Other than abandoning the email account, are there any steps I can take to mitigate this issue? Has anyone else observed this kind of high activity/exploitation?

  • 1
    I'm not sure there is any way to mitigate getting spam. I also have the same problem, and I assume that the people using my email address by mistake to sign up for things sign up for sketchy things that puts the email on sketchy scam lists. I think you just need to chalk this up to having an email address ...
    – schroeder
    Commented Sep 28, 2016 at 19:51
  • thanks @schroeder but I was really more concerned about whether this was an indication of malicious use of my email address for gain, not the resulting spam. I get plenty of that and know it's a reality of a web email address. Since this person has used my email address to create accounts multiple times I don't think it's still a mistake.
    – Gracie
    Commented Oct 3, 2016 at 15:11
  • If you look at the domain the verification links are pointing at (without opening the link itself) what do you see? This just sounds like someone's blindly phishing you. I suspect if you went to any of those verification links it would hit you with malware or ask you to provide them your password for the service in question (assuming you have one). Without more info I doubt they're actually creating any of those accounts.
    – Ivan
    Commented Oct 3, 2016 at 18:16

2 Answers 2


I suspect that this is a random email address brute forcing. Your mistake is probably in responding to those registration emails, which is quite likely a fake site run by the scammers. By notifying the site that you've received the email, you've set a precedent to the attacker than the mailbox is alive and attended, and is ok for further spams.

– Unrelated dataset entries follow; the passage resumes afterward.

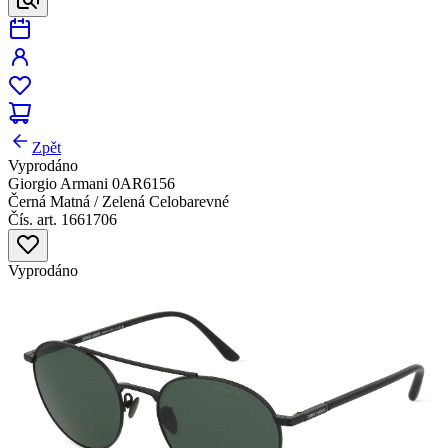
Zpět
Vyprodáno
Giorgio Armani 0AR6156
Černá Matná / Zelená Celobarevné
Čís. art. 1661706
Vyprodáno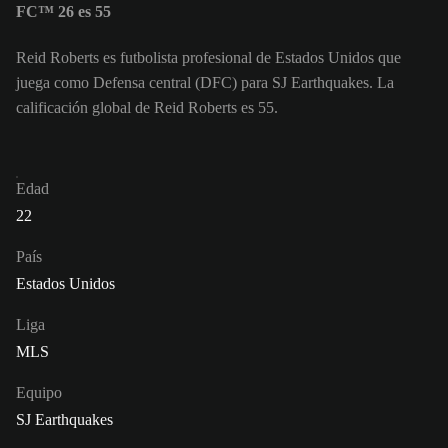
FC™ 26 es 55
Reid Roberts es futbolista profesional de Estados Unidos que
juega como Defensa central (DFC) para SJ Earthquakes. La
calificación global de Reid Roberts es 55.
Edad
22
País
Estados Unidos
Liga
MLS
Equipo
SJ Earthquakes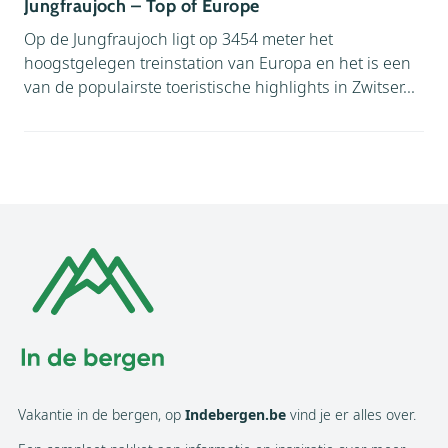
Jungfraujoch – Top of Europe
Op de Jungfraujoch ligt op 3454 meter het
hoogstgelegen treinstation van Europa en het is een
van de populairste toeristische highlights in Zwitser...
Vakantie in de bergen, op
Indebergen.be
vind je er alles over.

You can create a filter so that if the "To" email address is [email protected], then move to Spam directly.


I think you need to just Google this email address for starter


You are not alone. You can try blocking all of the offending emails so they all go to spam or are blocked completely in GMail settings. That should be better than ditching that email address, although I can't say for certain your mail isn't compromised at least to some degree.

  • 5
    You seem to be unaware of the meaning of theuse of the name Jane Doe.
    – Chenmunka
    Commented Oct 3, 2016 at 17:46
  • 1
    I don't believe that OP email is compromised. I once worked for a multi-thousand employee company and got lots and lots of mails intended to another man that had an email address very similar to mine.